If Young isn't traded to Detroit, he could wind up in Oakland. Sources said the Athletics will offer pitcher Gene Nelson and another player. The Orioles would prefer Bean, but apparently intend to leave here with at least one major deal.
They also appeared to have a slight chance of sending center fielder Fred Lynn to the Yankees. That's a long shot because the two sides haven't agreed to players, and even if they do, the Yankees will have to buy Lynn out of his no-trade clause.
Late Monday, the Orioles did complete one deal, acquiring veteran reliever Doug Sisk from the New York Mets for two minor leaguers. Earlier Monday, they drafted pitcher Jose Bautista from the New York Mets' Class AAA team at Tidewater.
Bautista and Sisk will join their 1988 pitching staff, but Manager Cal Ripken Sr. said, "I'm hoping to get some more experienced guys."
Other than the pitching staff, the Orioles were hoping to improve their outfield. Their plan now is to have Ken Gerhart in center, Lynn in right and Larry Sheets as a full-time designated hitter.
They're hoping to trade for a left fielder with decent speed, but they already have a backup plan. To give Pete Stanicek, a second baseman last year, a chance to learn to play left, the Orioles say they're considering asking Commissioner Peter Ueberroth permission to hold an early spring training session, perhaps as much as a week before the pitchers and catchers are scheduled to report.
The Orioles are unsure if Stanicek's arm is strong enough to make him a first-rate outfielder, but Ripken said, "Isn't he better than what we had?

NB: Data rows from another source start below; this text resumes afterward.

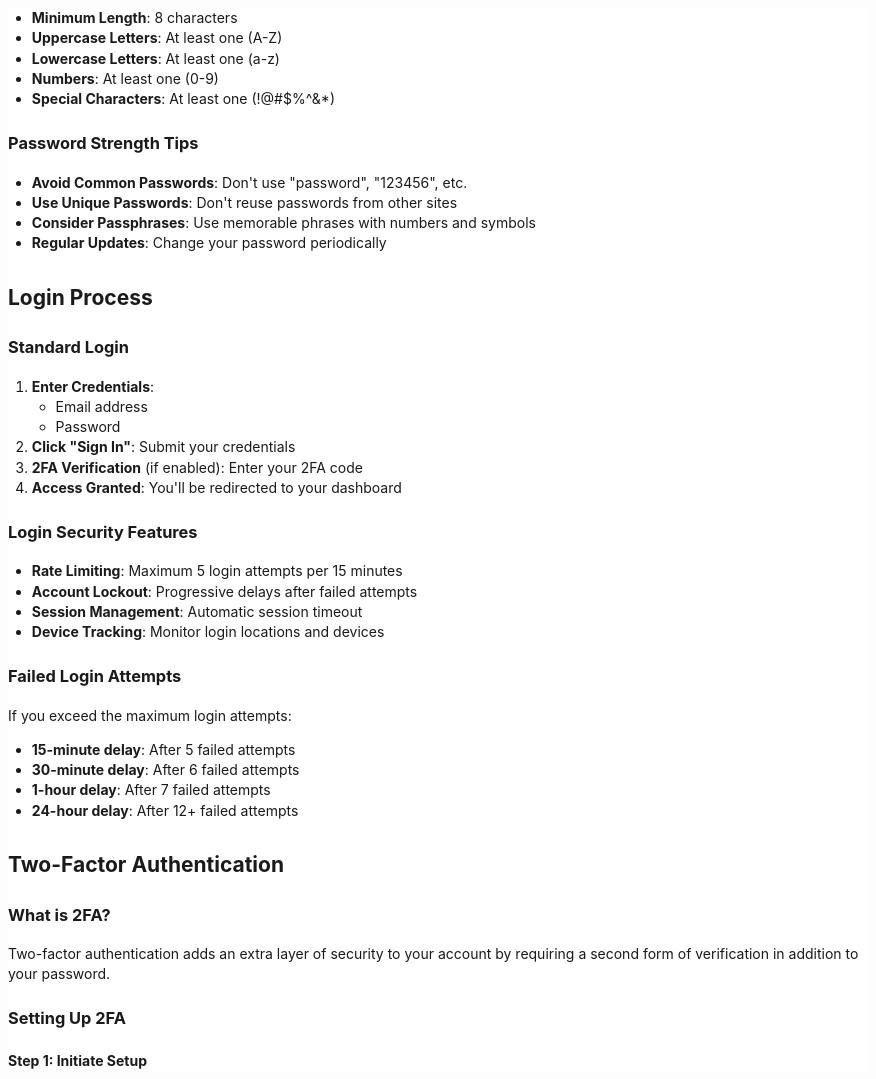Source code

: - **Minimum Length**: 8 characters
- **Uppercase Letters**: At least one (A-Z)
- **Lowercase Letters**: At least one (a-z)
- **Numbers**: At least one (0-9)
- **Special Characters**: At least one (!@#$%^&\*)

### Password Strength Tips

- **Avoid Common Passwords**: Don't use "password", "123456", etc.
- **Use Unique Passwords**: Don't reuse passwords from other sites
- **Consider Passphrases**: Use memorable phrases with numbers and symbols
- **Regular Updates**: Change your password periodically

## Login Process

### Standard Login

1. **Enter Credentials**:
   - Email address
   - Password
2. **Click "Sign In"**: Submit your credentials
3. **2FA Verification** (if enabled): Enter your 2FA code
4. **Access Granted**: You'll be redirected to your dashboard

### Login Security Features

- **Rate Limiting**: Maximum 5 login attempts per 15 minutes
- **Account Lockout**: Progressive delays after failed attempts
- **Session Management**: Automatic session timeout
- **Device Tracking**: Monitor login locations and devices

### Failed Login Attempts

If you exceed the maximum login attempts:

- **15-minute delay**: After 5 failed attempts
- **30-minute delay**: After 6 failed attempts
- **1-hour delay**: After 7 failed attempts
- **24-hour delay**: After 12+ failed attempts

## Two-Factor Authentication

### What is 2FA?

Two-factor authentication adds an extra layer of security to your account by requiring a second form of verification in addition to your password.

### Setting Up 2FA

#### Step 1: Initiate Setup
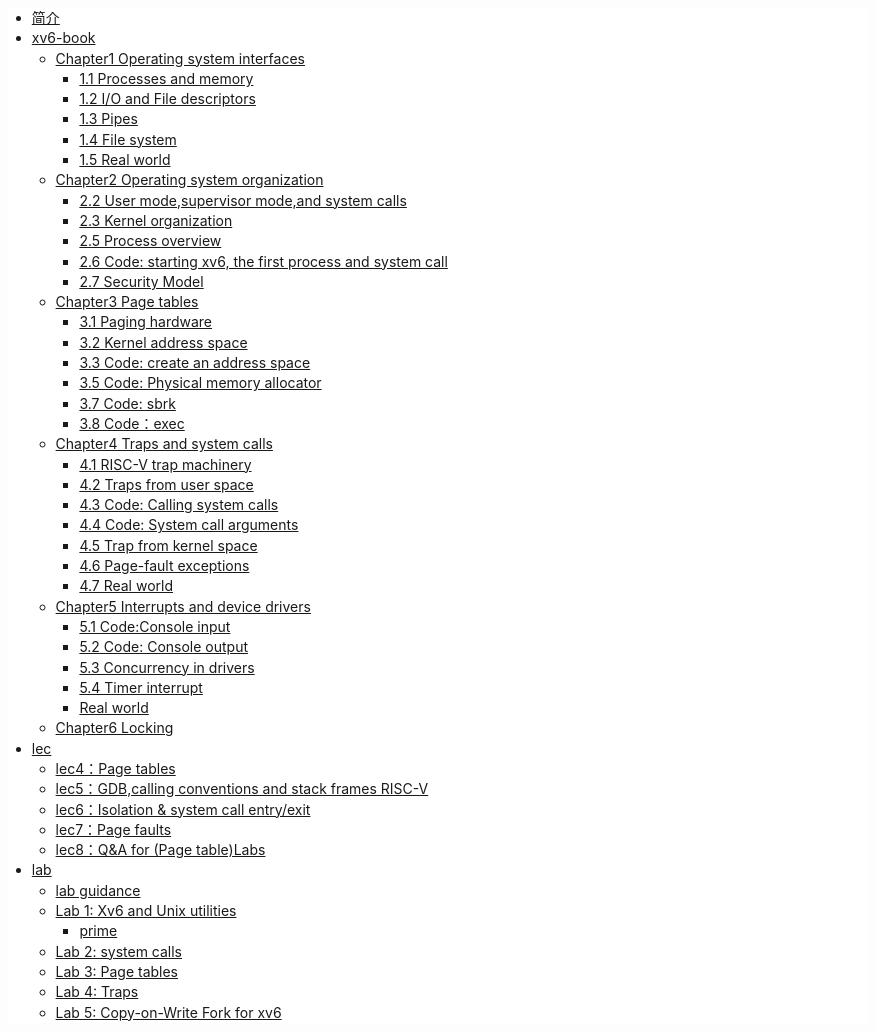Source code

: 




- [简介](#简介)
- [xv6-book](#xv6-book)
  - [Chapter1 Operating system interfaces](#chapter1-operating-system-interfaces)
    - [1.1 Processes and memory](#11-processes-and-memory)
    - [1.2 I/O and File descriptors](#12-io-and-file-descriptors)
    - [1.3 Pipes](#13-pipes)
    - [1.4 File system](#14-file-system)
    - [1.5 Real world](#15-real-world)
  - [Chapter2 Operating system organization](#chapter2-operating-system-organization)
    - [2.2 User mode,supervisor mode,and system calls](#22-user-modesupervisor-modeand-system-calls)
    - [2.3 Kernel organization](#23-kernel-organization)
    - [2.5 Process overview](#25-process-overview)
    - [2.6 Code: starting xv6, the first process and system call](#26-code-starting-xv6-the-first-process-and-system-call)
    - [2.7 Security Model](#27-security-model)
  - [Chapter3 Page tables](#chapter3-page-tables)
    - [3.1 Paging hardware](#31-paging-hardware)
    - [3.2 Kernel address space](#32-kernel-address-space)
    - [3.3 Code: create an address space](#33-code-create-an-address-space)
    - [3.5 Code: Physical memory allocator](#35-code-physical-memory-allocator)
    - [3.7 Code: sbrk](#37-code-sbrk)
    - [3.8 Code：exec](#38-codeexec)
  - [Chapter4 Traps and system calls](#chapter4-traps-and-system-calls)
    - [4.1 RISC-V trap machinery](#41-risc-v-trap-machinery)
    - [4.2 Traps from user space](#42-traps-from-user-space)
    - [4.3 Code: Calling system calls](#43-code-calling-system-calls)
    - [4.4 Code: System call arguments](#44-code-system-call-arguments)
    - [4.5 Trap from kernel space](#45-trap-from-kernel-space)
    - [4.6 Page-fault exceptions](#46-page-fault-exceptions)
    - [4.7 Real world](#47-real-world)
  - [Chapter5 Interrupts and device drivers](#chapter5-interrupts-and-device-drivers)
    - [5.1 Code:Console input](#51-codeconsole-input)
    - [5.2 Code: Console output](#52-code-console-output)
    - [5.3 Concurrency in drivers](#53-concurrency-in-drivers)
    - [5.4 Timer interrupt](#54-timer-interrupt)
    - [Real world](#real-world)
  - [Chapter6 Locking](#chapter6-locking)
- [lec](#lec)
  - [lec4：Page tables](#lec4page-tables)
  - [lec5：GDB,calling conventions and stack frames RISC-V](#lec5gdbcalling-conventions-and-stack-frames-risc-v)
  - [lec6：Isolation \& system call entry/exit](#lec6isolation--system-call-entryexit)
  - [lec7：Page faults](#lec7page-faults)
  - [lec8：Q\&A for (Page table)Labs](#lec8qa-for-page-tablelabs)
- [lab](#lab)
  - [lab guidance](#lab-guidance)
  - [Lab 1: Xv6 and Unix utilities](#lab-1-xv6-and-unix-utilities)
    - [prime](#prime)
  - [Lab 2: system calls](#lab-2-system-calls)
  - [Lab 3: Page tables](#lab-3-page-tables)
  - [Lab 4: Traps](#lab-4-traps)
  - [Lab 5: Copy-on-Write Fork for xv6](#lab-5-copy-on-write-fork-for-xv6)
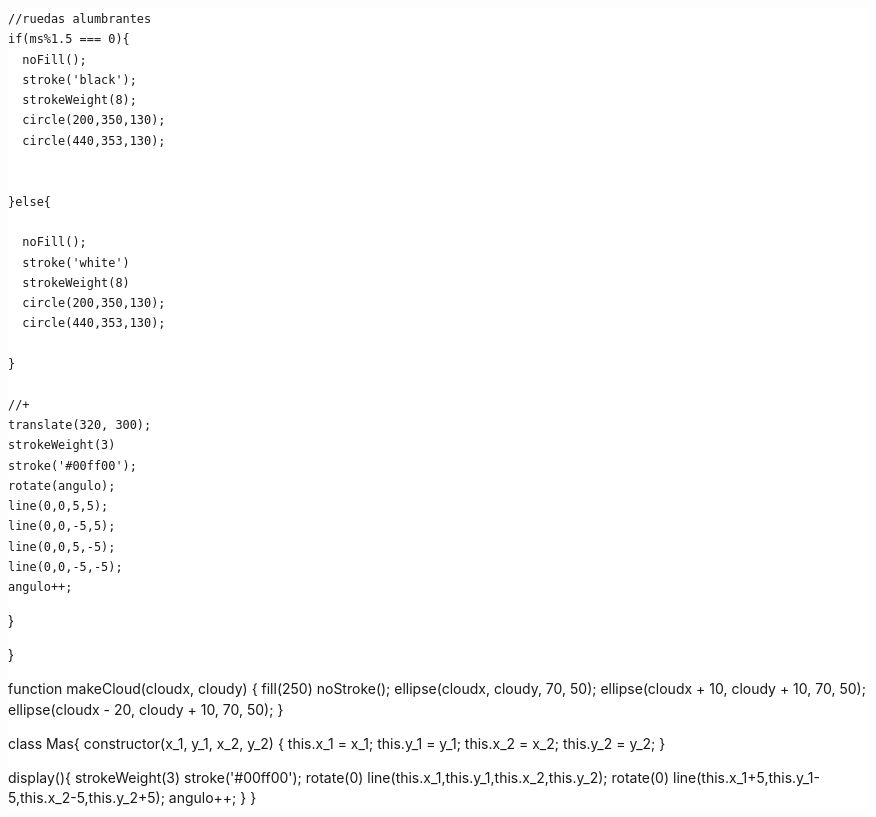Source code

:     //ruedas alumbrantes
    if(ms%1.5 === 0){
      noFill();
      stroke('black');
      strokeWeight(8);
      circle(200,350,130);
      circle(440,353,130);


    }else{

      noFill();
      stroke('white')
      strokeWeight(8)
      circle(200,350,130);
      circle(440,353,130);

    }

    //+
    translate(320, 300);
    strokeWeight(3)
    stroke('#00ff00');
    rotate(angulo);
    line(0,0,5,5);
    line(0,0,-5,5);
    line(0,0,5,-5);   
    line(0,0,-5,-5);
    angulo++;   
  }

}

function makeCloud(cloudx, cloudy) {
  fill(250)
  noStroke();
  ellipse(cloudx, cloudy, 70, 50);
  ellipse(cloudx + 10, cloudy + 10, 70, 50);
  ellipse(cloudx - 20, cloudy + 10, 70, 50);
}

class Mas{
  constructor(x_1, y_1, x_2, y_2) {
    this.x_1 = x_1;
    this.y_1 = y_1;
    this.x_2 = x_2;
    this.y_2 = y_2;
  }

  display(){
    strokeWeight(3)
    stroke('#00ff00');
    rotate(0)
    line(this.x_1,this.y_1,this.x_2,this.y_2);
    rotate(0)
    line(this.x_1+5,this.y_1-5,this.x_2-5,this.y_2+5);
    angulo++;
  }
}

How many guys did we have out there last year who were throwing people out? The thing about him is we know he can run, and we know he can cut off some balls. We need that."
He said he might consider putting Sheets in left field if forced to, but said, "He just can't play right. He's not fast enough to cut balls off in the alley. He can get away with that in left. If you don't cut a ball off over there, the guy goes from first to second. If you don't do it in right, the runner goes from first to third."
Remember how the St. Louis Cardinals hoped that first baseman Jack Clark would be ready for the World Series? As it turns out, his ankle injury is so severe he might not be fully healed until mid-February. "Our doctors have sent him all over the country," St. Louis Manager Whitey Herzog said, "and they've found only two injuries like it. I remember on Wednesday, Sept. 9, they said he'd play Friday. I guess they meant Good Friday." . . .
The Houston Astros finished their two-year search for a shortstop by acquiring veteran Rafael Ramirez from Atlanta for two minor leaguers . . . The Detroit Tigers hired Pat Corrales to manage their Class AAA Toledo team . . . The Orioles and New York Mets will play an exhibition game at RFK Stadium on April 3.